The top-level script, create_publication.py is the highest level of abstraction and organises
the production of the publication data. This script imports functions and field definitions from
the sub-modules.
The processing_steps.py module holds all of the functions that do the complicated parts of the
data processing. It is these functions that get imported to the top level
create_publication.py. Some of the functions include:
- read_and_prepare_data()
- assign_record_scores()
- identify_best_record()
- create_golden_record_table()
- enrich_golden_record()
- produce_aggregates()
The field_definitions.py holds the rules to calculate all of the derived fields. By storing
the field definitions in this way, we can reuse them if needed but can also test them easily.
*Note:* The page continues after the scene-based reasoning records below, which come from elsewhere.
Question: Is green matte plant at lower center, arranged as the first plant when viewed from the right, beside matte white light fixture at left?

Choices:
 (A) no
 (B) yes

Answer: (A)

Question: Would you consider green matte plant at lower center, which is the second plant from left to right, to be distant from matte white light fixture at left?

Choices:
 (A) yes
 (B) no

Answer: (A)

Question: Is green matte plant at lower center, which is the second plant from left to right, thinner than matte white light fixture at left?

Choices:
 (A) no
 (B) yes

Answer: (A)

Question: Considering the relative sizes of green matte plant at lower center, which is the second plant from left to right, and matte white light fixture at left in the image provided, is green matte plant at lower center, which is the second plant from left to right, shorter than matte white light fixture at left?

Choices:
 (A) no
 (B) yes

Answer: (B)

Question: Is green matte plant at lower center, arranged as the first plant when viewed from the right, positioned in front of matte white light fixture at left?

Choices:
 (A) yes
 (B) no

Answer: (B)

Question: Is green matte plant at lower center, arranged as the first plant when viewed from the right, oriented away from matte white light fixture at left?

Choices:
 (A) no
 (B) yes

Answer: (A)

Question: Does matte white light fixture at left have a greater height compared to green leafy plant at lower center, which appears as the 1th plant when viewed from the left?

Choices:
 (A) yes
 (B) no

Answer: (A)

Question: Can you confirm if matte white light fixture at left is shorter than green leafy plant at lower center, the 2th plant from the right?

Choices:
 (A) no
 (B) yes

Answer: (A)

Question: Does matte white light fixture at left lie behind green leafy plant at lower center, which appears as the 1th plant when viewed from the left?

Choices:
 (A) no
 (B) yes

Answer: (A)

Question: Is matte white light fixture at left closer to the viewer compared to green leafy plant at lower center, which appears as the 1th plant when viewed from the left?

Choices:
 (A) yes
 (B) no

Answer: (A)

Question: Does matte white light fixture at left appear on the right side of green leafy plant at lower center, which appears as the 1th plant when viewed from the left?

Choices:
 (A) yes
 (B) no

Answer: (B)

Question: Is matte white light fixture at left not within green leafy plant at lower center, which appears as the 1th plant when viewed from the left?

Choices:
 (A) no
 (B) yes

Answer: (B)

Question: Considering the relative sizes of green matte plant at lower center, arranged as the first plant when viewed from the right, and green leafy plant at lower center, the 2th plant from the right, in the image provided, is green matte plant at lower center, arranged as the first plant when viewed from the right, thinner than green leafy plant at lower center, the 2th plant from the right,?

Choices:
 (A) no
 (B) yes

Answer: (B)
For example, here is how we define the 'CHOLESTEROL_NUMERATOR' field:
cholesterol_numerator = (
F.when((F.col('AGE') >= 12) &
(F.col("CHOLESTEROL_DATE").isNotNull()),
1).otherwise(0)
)
To run the set of unittests, backtesting and test-coverage we utilized the pytest and pytest-cov packages. To execute a unit test, simply type pytest and the script of your choice or pytest . to run pytest on all tests.
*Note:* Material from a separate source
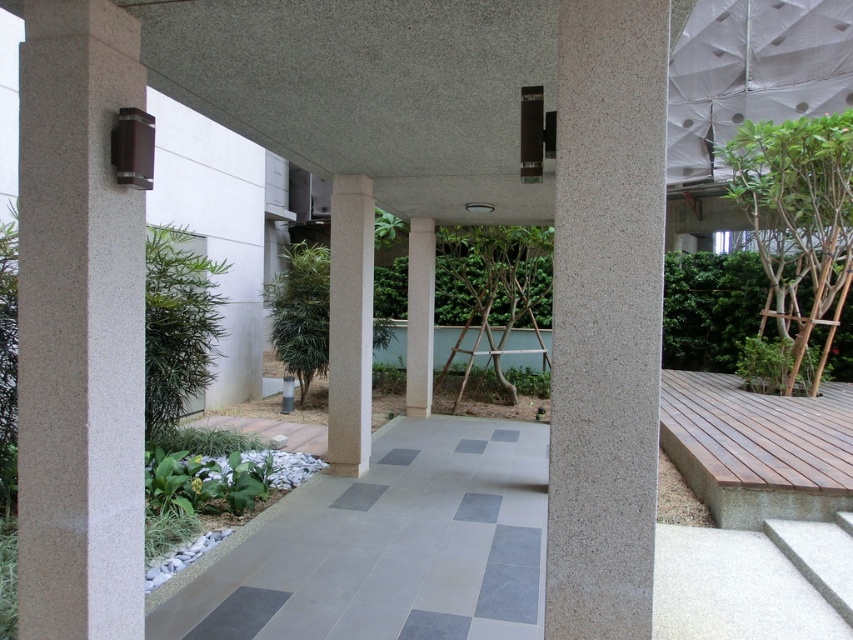
You are a landscape architect designing a garden path. You have to place two trees along the walkway. The green leafy tree at right and the green matte tree at center are your options. Which tree should you choose if you want a larger tree on the right side of the walkway?

The green leafy tree at right is bigger than the green matte tree at center, so you should choose the green leafy tree at right for the right side of the walkway to have a larger tree there.

You are a gardener planning to water the green leafy tree at right. You are currently standing on the gray tile path at center. Which direction should you move to reach the tree?

The gray tile path at center is positioned under the green leafy tree at right, so you should move forward towards the direction of the tree to reach it.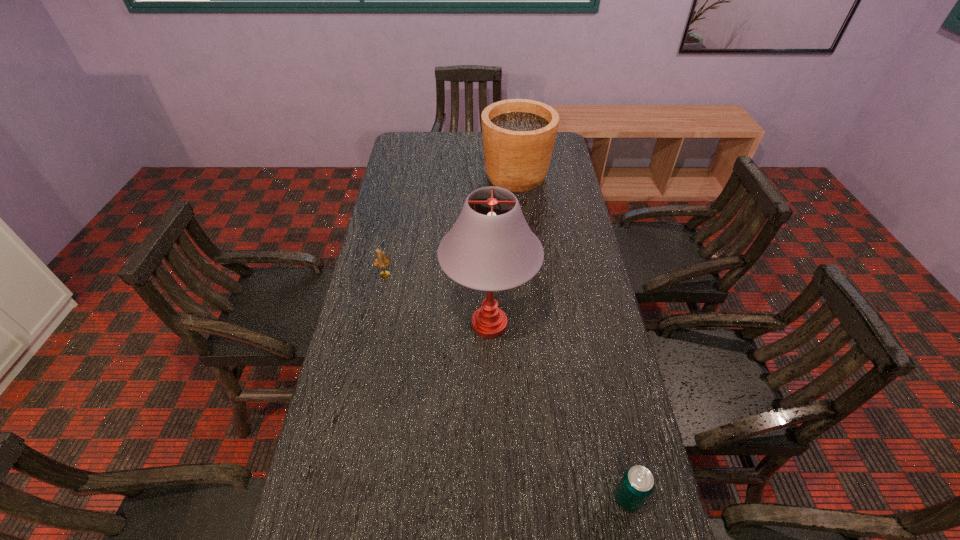
The height and width of the screenshot is (540, 960). What are the coordinates of `vacant area in the image that satisfies the following two spatial constraints: 1. on the back side of the second farthest object; 2. on the left side of the second tallest object` in the screenshot? It's located at (406, 176).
pytest --cov=diabetes_code tests/ --cov-report term-missing
Stmts - means the total lines of code you have in a specific file.
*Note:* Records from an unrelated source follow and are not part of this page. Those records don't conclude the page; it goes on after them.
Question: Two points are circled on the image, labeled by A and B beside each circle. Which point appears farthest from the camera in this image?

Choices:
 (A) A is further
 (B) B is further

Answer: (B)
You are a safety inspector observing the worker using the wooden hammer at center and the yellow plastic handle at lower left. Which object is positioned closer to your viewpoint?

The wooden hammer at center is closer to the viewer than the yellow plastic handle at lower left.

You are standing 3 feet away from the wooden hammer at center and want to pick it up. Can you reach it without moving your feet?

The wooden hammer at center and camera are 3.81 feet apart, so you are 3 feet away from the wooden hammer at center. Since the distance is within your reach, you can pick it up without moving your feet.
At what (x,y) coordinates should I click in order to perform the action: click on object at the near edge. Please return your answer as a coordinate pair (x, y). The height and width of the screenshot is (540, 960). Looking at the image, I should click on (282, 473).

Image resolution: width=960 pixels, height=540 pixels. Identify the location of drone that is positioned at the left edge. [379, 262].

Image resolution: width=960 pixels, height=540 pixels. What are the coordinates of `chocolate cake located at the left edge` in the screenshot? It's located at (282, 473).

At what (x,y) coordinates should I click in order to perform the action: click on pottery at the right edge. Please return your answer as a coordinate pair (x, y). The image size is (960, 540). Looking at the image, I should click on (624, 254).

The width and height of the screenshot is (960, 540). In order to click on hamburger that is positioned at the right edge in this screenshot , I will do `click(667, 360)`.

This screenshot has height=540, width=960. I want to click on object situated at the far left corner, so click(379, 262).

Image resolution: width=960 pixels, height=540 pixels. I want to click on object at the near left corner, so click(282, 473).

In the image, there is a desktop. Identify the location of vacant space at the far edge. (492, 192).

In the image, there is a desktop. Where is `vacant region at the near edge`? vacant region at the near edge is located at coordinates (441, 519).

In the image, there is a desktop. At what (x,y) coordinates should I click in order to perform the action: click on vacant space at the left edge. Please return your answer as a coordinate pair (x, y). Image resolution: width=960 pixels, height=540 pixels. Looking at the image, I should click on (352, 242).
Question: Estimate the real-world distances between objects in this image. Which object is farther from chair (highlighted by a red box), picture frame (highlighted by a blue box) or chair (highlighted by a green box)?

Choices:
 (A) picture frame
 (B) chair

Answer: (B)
Miss - total number of lines that are not covered by unittest.
Cover - percentage of all line of code that are covered by unittest.
Missing - lines of codes that are not covered.
Current coverage
Name Stmts Miss Cover Missing
-------------------------------------------------------------------------------
diabetes_code\__init__.py 0 0 100%
diabetes_code\create_publication.py 28 28 0% 1-76
diabetes_code\params.py 1 0 100%
diabetes_code\utilities\__init__.py 0 0 100%
diabetes_code\utilities\data_connections.py 106 75 29% 53-55, 68-87, 123-124, 134-152, 191-257
diabetes_code\utilities\field_definitions.py 23 0 100%
diabetes_code\utilities\populate_lite_tables.py 68 68 0% 1-572
diabetes_code\utilities\processing_steps.py 53 0 100%
diabetes_code\utilities\schema_definitions.py 0 0 100%
-------------------------------------------------------------------------------
TOTAL 279 171 39%
Currently, this project won't accept any pull requests. When this is permitted, relevant Contributing guidance will be released.
National Diabetes Audit RAP codebase is released under the MIT License.
The documentation is © Crown copyright and available under the terms of the Open Government 3.0 licence.